- The request
Format the data as a JSON list of strings with one string per line, starting with the line containing "country: TH" and going on through the line containing "latitude: 41.0240". Skip blank lines and leave out the pictures.

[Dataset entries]
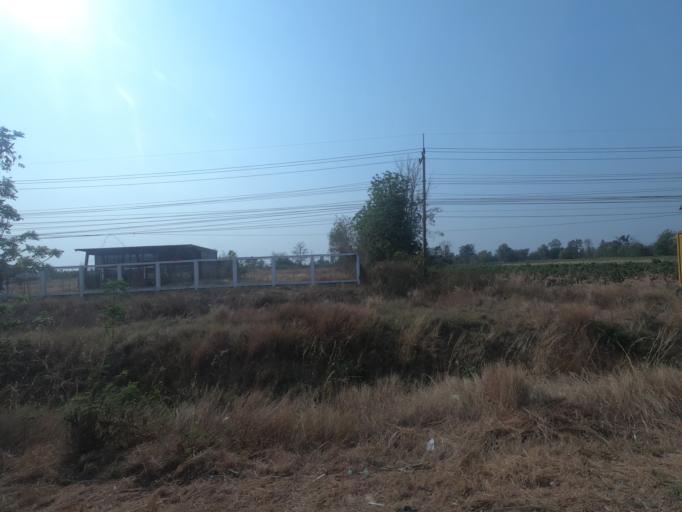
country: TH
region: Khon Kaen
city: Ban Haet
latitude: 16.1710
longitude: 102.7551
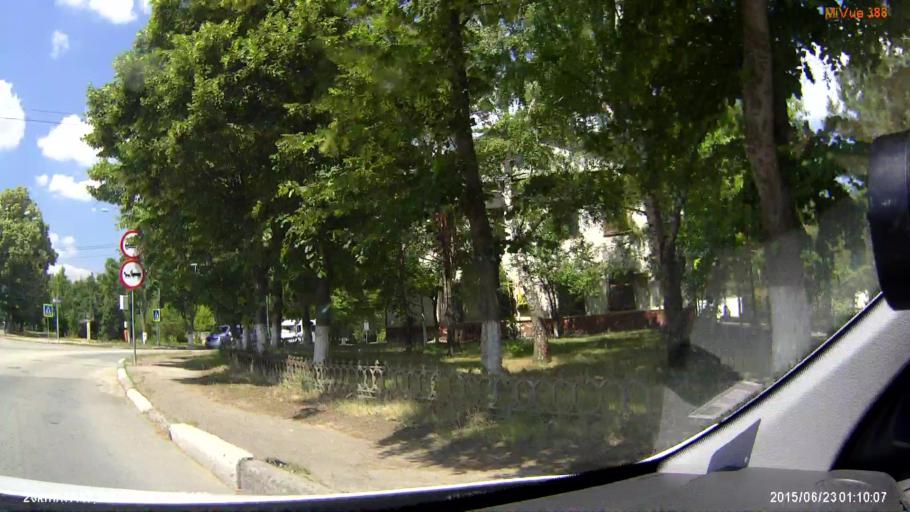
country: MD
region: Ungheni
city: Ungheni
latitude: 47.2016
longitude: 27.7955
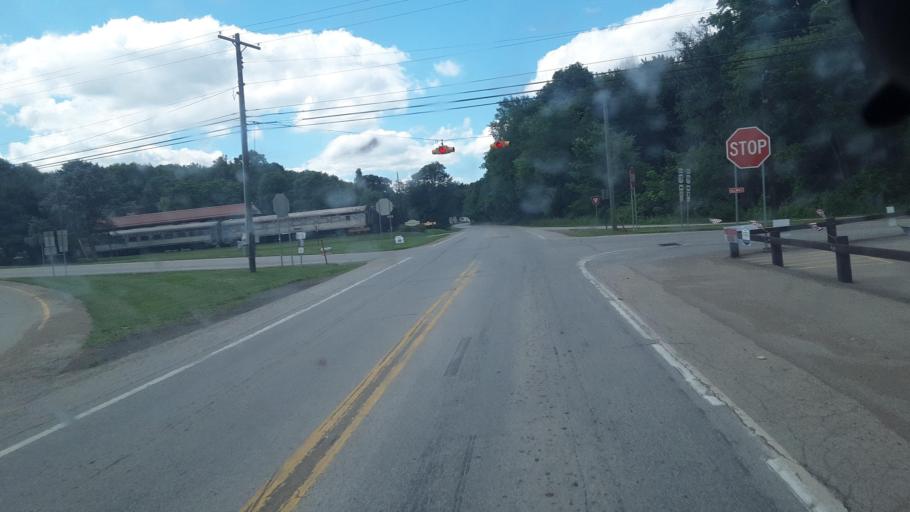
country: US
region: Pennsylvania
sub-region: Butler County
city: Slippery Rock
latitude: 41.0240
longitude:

==

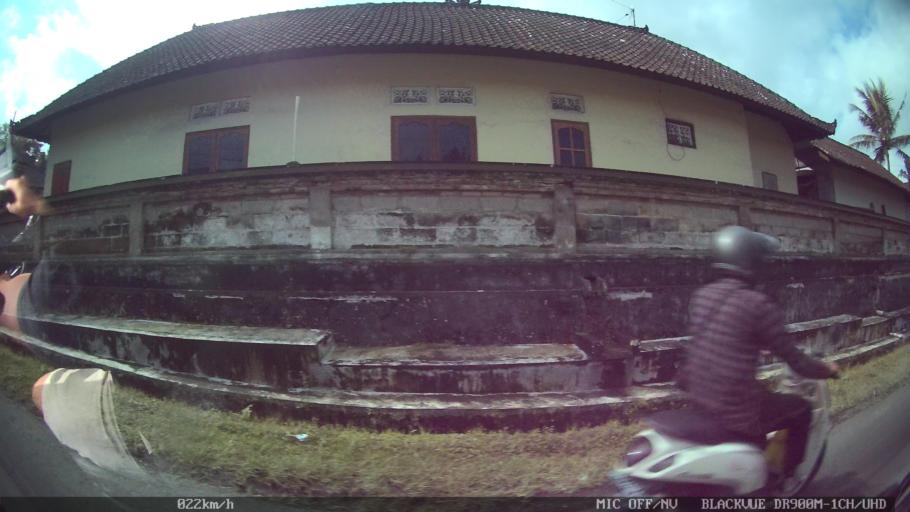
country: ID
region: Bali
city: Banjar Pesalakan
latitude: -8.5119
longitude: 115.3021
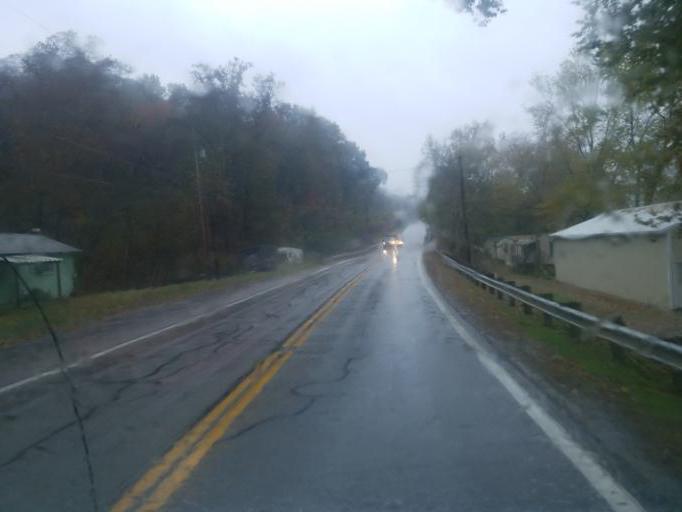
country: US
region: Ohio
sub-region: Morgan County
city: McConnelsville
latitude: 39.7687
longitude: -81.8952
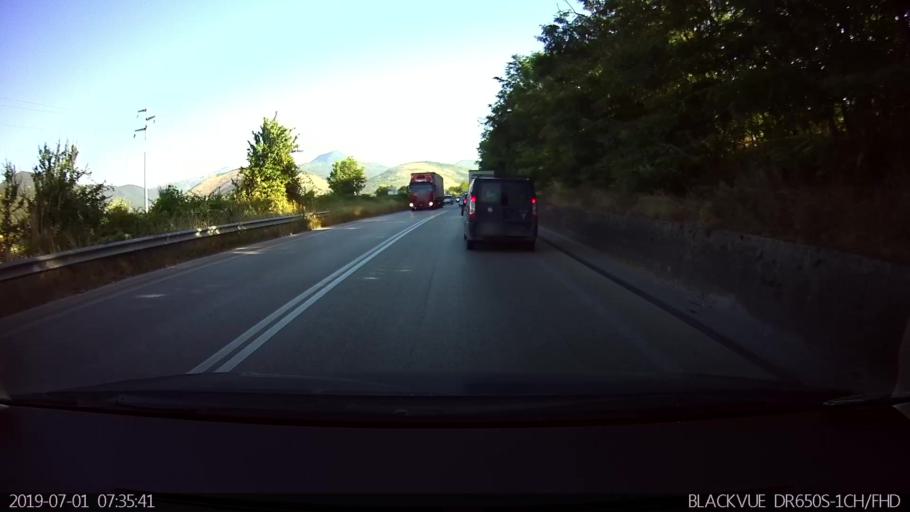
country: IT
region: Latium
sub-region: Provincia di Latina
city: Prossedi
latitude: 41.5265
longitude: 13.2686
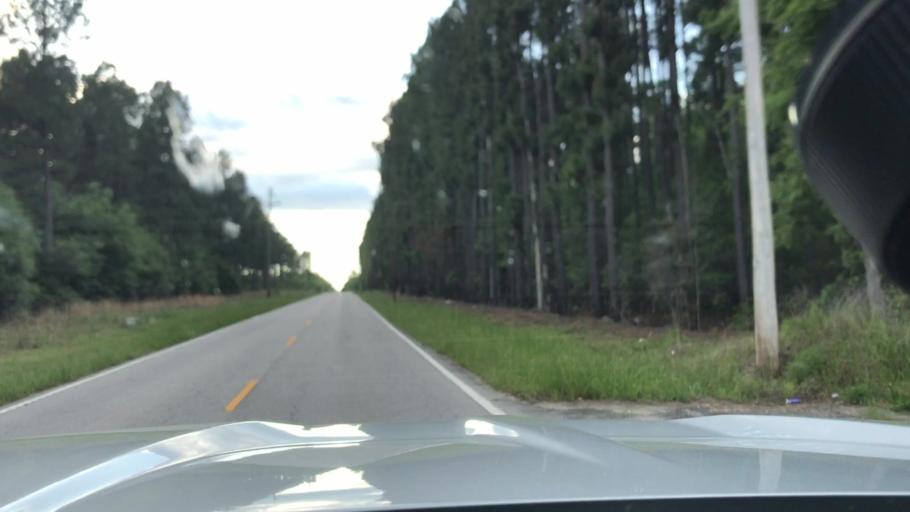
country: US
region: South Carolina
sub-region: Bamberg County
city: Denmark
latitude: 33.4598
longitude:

- Exercise output
[
  "country: TH",
  "region: Khon Kaen",
  "city: Ban Haet",
  "latitude: 16.1710",
  "longitude: 102.7551",
  "country: MD",
  "region: Ungheni",
  "city: Ungheni",
  "latitude: 47.2016",
  "longitude: 27.7955",
  "country: US",
  "region: Pennsylvania",
  "sub-region: Butler County",
  "city: Slippery Rock",
  "latitude: 41.0240"
]